Stanisław Żaryn, the representative of the Polish government for the protection of the information space, noted, that this is Russia's response to the country’s consistent aid to Ukraine, Ukrinform reports with reference to Poland’s government website.
Since the Russian invasion of Ukraine, Poland has been a constant target of Kremlin's hybrid efforts, including cyberattacks.
"Hostile activity in cyberspace against Poland has intensified recently. This is a consequence of our active participation in helping Ukraine, which is fighting (against the aggressor - ed.), as well as our determination to strengthen support for Kyiv in the international arena. Through hostile actions in cyberspace, Russia wants to put pressure on Poland as a front-line country and a key ally of Ukraine on NATO's eastern flank," Żaryn emphasized.
According to the official, cyberattacks target state administration networks, as well as private companies, mass media, and ordinary users. Enterprises in strategic industries, such as energy or defense, are in the zone of special risk.
Żaryn reported that some hostile actions this year could be directly linked to the activities of pro-Russian hacker groups. In particular, hackers were exposed over attacking the official page of the Sejm in December when the government cyber security watchdog, CSIRT GOV, discovered issues with the access to the parliament’s website of (Sejm.gov.pl).
"Analysis of the data showed that the access denial to the site was the result of an attack by the pro-Russian group NoName057(16).
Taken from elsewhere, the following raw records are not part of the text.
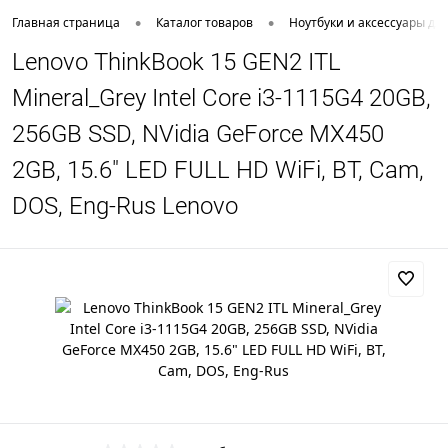
•
•
Главная страница
Каталог товаров
Ноутбуки и аксессуары дл
Lenovo ThinkBook 15 GEN2 ITL
Mineral_Grey Intel Core i3-1115G4 20GB,
256GB SSD, NVidia GeForce MX450
2GB, 15.6" LED FULL HD WiFi, BT, Cam,
DOS, Eng-Rus Lenovo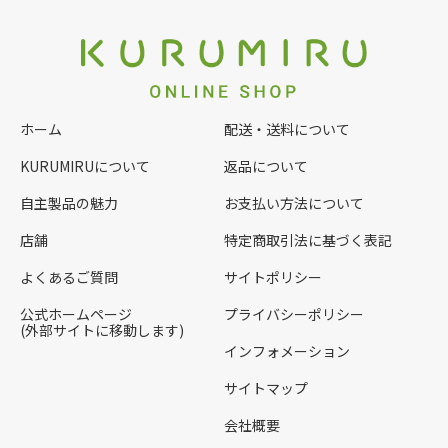
ホーム
配送・送料について
KURUMIRUについて
返品について
自主製品の魅力
お支払い方法について
店舗
特定商取引法に基づく表記
よくあるご質問
サイトポリシー
公式ホームページ
プライバシーポリシー
(外部サイトに移動します)
インフォメーション
サイトマップ
会社概要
One of the targets designated by the group on Telegram was the website of our parliament," said the spokesman.
He added that this attack was a response to the adoption by the Sejm of Poland of a resolution recognizing Russia as a state sponsor of terrorism.
Żaryn noted that such incidents in cyberspace are typical of Russia's response to steps by other countries that Russia deems unfavorable or inconvenient. He said Kremlin-linked hacker groups launch dDos, phishing and ransomware attacks to destabilize, intimidate, and wreak havoc.
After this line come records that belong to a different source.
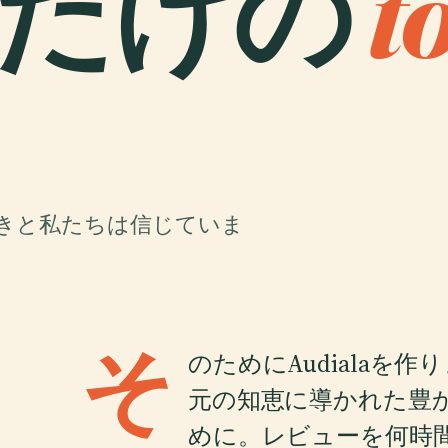
だけの
t
きと私たちは信じていま
そ
のためにAudialaを
元の知恵に導かれた豊
めに。レビューを何時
In addition, Russian hackers use fake websites to pursue aggressive action. For example, in early December, the CSIRT GOV Poland team received information about a phishing website impersonating the government platform Gov.pl. From the content of the fake website, it appeared that the President of Poland had allegedly signed a decree on the payment of compensation to Polish residents financed from European funds. Through the "I'd like to know" link, the hackers tried to obtain users' personal data before redirecting them to a phishing payment card page under the guise of charging a fee for confirming EU compensation. The Homeland Security Agency has blocked the malign effort.
"This is a typical operation aimed at sowing chaos, devaluing the state, as well as collecting personal data and committing financial extortion," emphasized the Commissioner.
Żaryn also said that cyberattacks are increasingly being used to spread Russian disinformation and obtain data and confidential information by Russian intelligence. He added that the operation performed simultaneously by these two methods is referred to as GhostWriter. It involves attacks on email addresses and accounts in social networks of public figures from Central and Eastern European countries, mainly from Poland. He emphasized that perpetrators are trying to seize control of information platforms for spreading Russian disinformation. In recent months, this operation has focused on Poland.
The government official said that in order to counter these threats in cyberspace, the third level of alert, Charlie-CRP, has been introduced in Poland.